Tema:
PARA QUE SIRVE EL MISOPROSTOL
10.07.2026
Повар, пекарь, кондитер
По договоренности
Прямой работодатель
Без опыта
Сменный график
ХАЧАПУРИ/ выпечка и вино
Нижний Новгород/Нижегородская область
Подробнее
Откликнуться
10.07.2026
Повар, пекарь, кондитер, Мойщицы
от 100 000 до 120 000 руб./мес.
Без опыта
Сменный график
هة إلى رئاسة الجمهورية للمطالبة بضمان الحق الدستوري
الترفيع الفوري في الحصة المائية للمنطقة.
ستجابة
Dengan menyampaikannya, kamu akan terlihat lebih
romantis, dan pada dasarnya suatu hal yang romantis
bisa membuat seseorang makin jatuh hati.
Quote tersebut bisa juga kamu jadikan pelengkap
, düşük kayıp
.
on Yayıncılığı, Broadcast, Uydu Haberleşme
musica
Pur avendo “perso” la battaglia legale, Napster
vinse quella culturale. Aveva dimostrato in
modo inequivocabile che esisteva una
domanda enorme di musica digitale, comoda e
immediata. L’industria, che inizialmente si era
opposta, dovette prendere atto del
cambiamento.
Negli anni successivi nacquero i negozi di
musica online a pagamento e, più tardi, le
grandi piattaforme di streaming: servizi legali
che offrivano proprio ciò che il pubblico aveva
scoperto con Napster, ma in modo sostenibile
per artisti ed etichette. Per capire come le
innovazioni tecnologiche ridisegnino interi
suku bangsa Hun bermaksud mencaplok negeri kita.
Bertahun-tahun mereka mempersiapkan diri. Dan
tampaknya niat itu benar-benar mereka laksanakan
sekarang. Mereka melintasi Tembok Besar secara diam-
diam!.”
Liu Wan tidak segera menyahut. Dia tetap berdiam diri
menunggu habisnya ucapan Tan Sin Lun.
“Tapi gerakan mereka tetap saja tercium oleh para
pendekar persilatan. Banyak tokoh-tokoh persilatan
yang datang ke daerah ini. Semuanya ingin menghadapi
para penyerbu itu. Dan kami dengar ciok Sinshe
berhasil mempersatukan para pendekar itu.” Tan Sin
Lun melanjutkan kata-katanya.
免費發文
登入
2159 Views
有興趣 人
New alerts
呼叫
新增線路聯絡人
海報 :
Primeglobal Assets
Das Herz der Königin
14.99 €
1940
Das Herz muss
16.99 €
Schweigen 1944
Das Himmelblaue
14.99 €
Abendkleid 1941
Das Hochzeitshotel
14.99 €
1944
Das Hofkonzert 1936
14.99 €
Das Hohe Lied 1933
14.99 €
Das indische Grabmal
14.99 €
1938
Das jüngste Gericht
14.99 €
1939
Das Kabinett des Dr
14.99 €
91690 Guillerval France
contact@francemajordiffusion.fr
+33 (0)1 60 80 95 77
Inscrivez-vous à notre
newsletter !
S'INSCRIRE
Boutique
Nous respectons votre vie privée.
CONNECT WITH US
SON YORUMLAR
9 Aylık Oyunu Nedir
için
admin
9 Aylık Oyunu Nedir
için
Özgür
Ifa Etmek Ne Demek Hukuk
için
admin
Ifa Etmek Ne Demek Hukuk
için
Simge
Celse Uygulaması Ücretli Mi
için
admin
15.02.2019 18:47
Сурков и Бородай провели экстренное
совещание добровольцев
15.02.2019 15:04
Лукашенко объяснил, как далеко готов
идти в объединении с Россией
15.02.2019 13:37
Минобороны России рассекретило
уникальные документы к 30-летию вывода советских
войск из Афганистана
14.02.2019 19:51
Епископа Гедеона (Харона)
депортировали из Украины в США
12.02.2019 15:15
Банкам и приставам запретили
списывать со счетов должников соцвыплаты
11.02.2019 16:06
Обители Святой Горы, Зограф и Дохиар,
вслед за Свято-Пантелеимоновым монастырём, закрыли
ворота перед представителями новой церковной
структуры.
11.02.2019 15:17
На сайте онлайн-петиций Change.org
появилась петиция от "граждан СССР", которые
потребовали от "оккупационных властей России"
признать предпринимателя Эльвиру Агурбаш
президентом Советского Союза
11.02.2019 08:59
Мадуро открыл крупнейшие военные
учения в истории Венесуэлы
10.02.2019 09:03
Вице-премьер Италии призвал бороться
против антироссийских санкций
+ + +
PROMPT. Could you update the listing so that every "14.99 €" becomes "12.99 €", with nothing else changed?

SOLUTION TO THIS PROBLEM.
Tema:
PARA QUE SIRVE EL MISOPROSTOL
10.07.2026
Повар, пекарь, кондитер
По договоренности
Прямой работодатель
Без опыта
Сменный график
ХАЧАПУРИ/ выпечка и вино
Нижний Новгород/Нижегородская область
Подробнее
Откликнуться
10.07.2026
Повар, пекарь, кондитер, Мойщицы
от 100 000 до 120 000 руб./мес.
Без опыта
Сменный график
هة إلى رئاسة الجمهورية للمطالبة بضمان الحق الدستوري
الترفيع الفوري في الحصة المائية للمنطقة.
ستجابة
Dengan menyampaikannya, kamu akan terlihat lebih
romantis, dan pada dasarnya suatu hal yang romantis
bisa membuat seseorang makin jatuh hati.
Quote tersebut bisa juga kamu jadikan pelengkap
, düşük kayıp
.
on Yayıncılığı, Broadcast, Uydu Haberleşme
musica
Pur avendo “perso” la battaglia legale, Napster
vinse quella culturale. Aveva dimostrato in
modo inequivocabile che esisteva una
domanda enorme di musica digitale, comoda e
immediata. L’industria, che inizialmente si era
opposta, dovette prendere atto del
cambiamento.
Negli anni successivi nacquero i negozi di
musica online a pagamento e, più tardi, le
grandi piattaforme di streaming: servizi legali
che offrivano proprio ciò che il pubblico aveva
scoperto con Napster, ma in modo sostenibile
per artisti ed etichette. Per capire come le
innovazioni tecnologiche ridisegnino interi
suku bangsa Hun bermaksud mencaplok negeri kita.
Bertahun-tahun mereka mempersiapkan diri. Dan
tampaknya niat itu benar-benar mereka laksanakan
sekarang. Mereka melintasi Tembok Besar secara diam-
diam!.”
Liu Wan tidak segera menyahut. Dia tetap berdiam diri
menunggu habisnya ucapan Tan Sin Lun.
“Tapi gerakan mereka tetap saja tercium oleh para
pendekar persilatan. Banyak tokoh-tokoh persilatan
yang datang ke daerah ini. Semuanya ingin menghadapi
para penyerbu itu. Dan kami dengar ciok Sinshe
berhasil mempersatukan para pendekar itu.” Tan Sin
Lun melanjutkan kata-katanya.
免費發文
登入
2159 Views
有興趣 人
New alerts
呼叫
新增線路聯絡人
海報 :
Primeglobal Assets
Das Herz der Königin
12.99 €
1940
Das Herz muss
16.99 €
Schweigen 1944
Das Himmelblaue
12.99 €
Abendkleid 1941
Das Hochzeitshotel
12.99 €
1944
Das Hofkonzert 1936
12.99 €
Das Hohe Lied 1933
12.99 €
Das indische Grabmal
12.99 €
1938
Das jüngste Gericht
12.99 €
1939
Das Kabinett des Dr
12.99 €
91690 Guillerval France
contact@francemajordiffusion.fr
+33 (0)1 60 80 95 77
Inscrivez-vous à notre
newsletter !
S'INSCRIRE
Boutique
Nous respectons votre vie privée.
CONNECT WITH US
SON YORUMLAR
9 Aylık Oyunu Nedir
için
admin
9 Aylık Oyunu Nedir
için
Özgür
Ifa Etmek Ne Demek Hukuk
için
admin
Ifa Etmek Ne Demek Hukuk
için
Simge
Celse Uygulaması Ücretli Mi
için
admin
15.02.2019 18:47
Сурков и Бородай провели экстренное
совещание добровольцев
15.02.2019 15:04
Лукашенко объяснил, как далеко готов
идти в объединении с Россией
15.02.2019 13:37
Минобороны России рассекретило
уникальные документы к 30-летию вывода советских
войск из Афганистана
14.02.2019 19:51
Епископа Гедеона (Харона)
депортировали из Украины в США
12.02.2019 15:15
Банкам и приставам запретили
списывать со счетов должников соцвыплаты
11.02.2019 16:06
Обители Святой Горы, Зограф и Дохиар,
вслед за Свято-Пантелеимоновым монастырём, закрыли
ворота перед представителями новой церковной
структуры.
11.02.2019 15:17
На сайте онлайн-петиций Change.org
появилась петиция от "граждан СССР", которые
потребовали от "оккупационных властей России"
признать предпринимателя Эльвиру Агурбаш
президентом Советского Союза
11.02.2019 08:59
Мадуро открыл крупнейшие военные
учения в истории Венесуэлы
10.02.2019 09:03
Вице-премьер Италии призвал бороться
против антироссийских санкций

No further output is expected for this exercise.